To sum up, Britain’s needs can only be met by a continuance of Lend-Lease through Stage II. The result of our examination is to show that we shall need:— [Page 171]
(a)
Lend-Lease for munitions on a scale to be defined at the Conference.
(b)
Lend-Lease for foodstuffs, raw materials, oil, shipping, etc., sufficient to meet the reasonable needs in these respects of the United Kingdom for supplies from U.S. sources.
10.
In order to give effect to those decisions it is suggested that the President and the Prime Minister should appoint a Committee with power to appoint technical Sub-Committees which would of course report to the main Committee. One Sub-Committee would, as a matter of urgency, consider the proposals of the British Government’s representatives for the munitions asked for under Lend-Lease, with the aim of reaching agreement as to:—
(a)
the amount involved by the application of the principle of proportionate aid (unless this has been determined at the Conference itself).
(b)
the most appropriate sub-division of that amount between the various broad classes of equipment for each of the Services.
(c)
the arrangement for settling the details of the munitions programme as quickly as possible within that broad pattern.
11.
The instructions to the main Committee should, of course, cover the whole ground of Lend-Lease Munitions and Non-Munitions, Re verse Lend-Lease and Export Policies and might be somewhat as follows:—
(a)
So far as munitions are concerned, it would be the duty of the Committee to approve a report of the Sub-Committee mentioned above embodying a programme capable of fulfilling the agreed conditions in the manner most convenient and efficient from the point of view of the Government.
(b)
So far as non-munitions are concerned, the Committee, through such Sub-Committees as might be found convenient, would examine the British position with a view to determining the appropriate scale of assistance and should in this connection consider the advisability of possible modification in the fields to be covered by Lend-Lease and Reverse Lend-Lease respectively with a view to simplification and concentration.
(c)
So far as exports are concerned, it should be an instruction to the Committee to propose the principles which should govern hence forth the relationship between Lend-Lease and Reverse Lend-Lease assistance and the export policies of the two countries, with a view to minimising the measures of restriction and regulation.; and in arranging in detail the character of the aid to be furnished under the above Lend-Lease programme they should bear in mind the object of facilitating and simplifying the application of the principles, which they are proposing, in a manner likely to interfere with the respective export programmes of the two Governments to the least possible extent.
(d)
Thus, generally the Committee and its Sub-Committees would be charged with the task of drawing up and agreeing [upon] programmes [Page 172] which would implement the decisions reached by the Conference.

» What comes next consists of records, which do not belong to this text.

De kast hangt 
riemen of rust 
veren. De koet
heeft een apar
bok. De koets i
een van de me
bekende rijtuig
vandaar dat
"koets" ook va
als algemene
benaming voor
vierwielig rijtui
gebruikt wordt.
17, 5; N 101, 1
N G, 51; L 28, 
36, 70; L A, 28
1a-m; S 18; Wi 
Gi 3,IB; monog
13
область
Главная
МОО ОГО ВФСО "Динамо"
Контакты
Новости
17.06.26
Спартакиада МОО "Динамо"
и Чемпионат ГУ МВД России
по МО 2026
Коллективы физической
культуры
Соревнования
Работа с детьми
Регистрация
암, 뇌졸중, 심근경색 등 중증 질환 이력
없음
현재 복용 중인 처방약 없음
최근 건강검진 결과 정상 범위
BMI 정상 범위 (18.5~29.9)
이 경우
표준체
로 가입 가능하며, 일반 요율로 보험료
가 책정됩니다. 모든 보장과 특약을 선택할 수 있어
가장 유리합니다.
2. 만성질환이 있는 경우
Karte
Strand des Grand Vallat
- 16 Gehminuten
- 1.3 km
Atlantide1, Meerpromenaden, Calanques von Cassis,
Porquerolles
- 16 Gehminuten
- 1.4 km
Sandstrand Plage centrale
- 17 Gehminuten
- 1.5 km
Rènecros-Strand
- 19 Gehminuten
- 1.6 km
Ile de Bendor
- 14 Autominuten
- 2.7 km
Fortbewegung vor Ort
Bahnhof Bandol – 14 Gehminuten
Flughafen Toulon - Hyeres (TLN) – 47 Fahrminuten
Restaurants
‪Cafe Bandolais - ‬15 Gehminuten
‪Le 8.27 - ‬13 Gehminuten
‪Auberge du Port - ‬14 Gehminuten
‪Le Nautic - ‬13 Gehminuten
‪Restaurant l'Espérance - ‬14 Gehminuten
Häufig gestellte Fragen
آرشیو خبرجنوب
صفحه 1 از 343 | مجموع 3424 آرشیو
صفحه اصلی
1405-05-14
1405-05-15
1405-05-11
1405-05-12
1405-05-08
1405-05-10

It would not be competent for them to reopen these decisions.
12.
Since it is unlikely that the Committee could complete its de liberations, except on munitions, before, say, November, it is essential that a Directive should be given meanwhile which would prevent any steps being taken during the intervening weeks likely to be prejudicial to the carrying out, should they be approved, of any proposals which are brought before the Committee.

4th September, 1944.

  1. In the Hopkins Papers this memorandum, which bears the typed notation “Note for President of U.S.A.”, is filed with the following typed note dated September 10, 1944: “This was handed to me today by Sir Ronald Campbell and indicates what Churchill is going to say, at Quebec, to the President about Lend Lease. H[arry] L. H[opkins].” Cherwell gave another copy of this memorandum to Morgenthau at Quebec, as indicated by the following memorandum from Morgenthau to Roosevelt dated September 25, 1944: “While at Quebec, Lord Cherwell handed me the enclosed memorandum from the British Treasury. I only noted the other day that it was addressed to you, so I am sending it to you for your records.” (841.24/9–2944)
  2. For the text of Roosevelt’s letter of transmittal, dated August 23, 1944, see Department of State Bulletin, vol. xi, August 27, 1944, p. 205.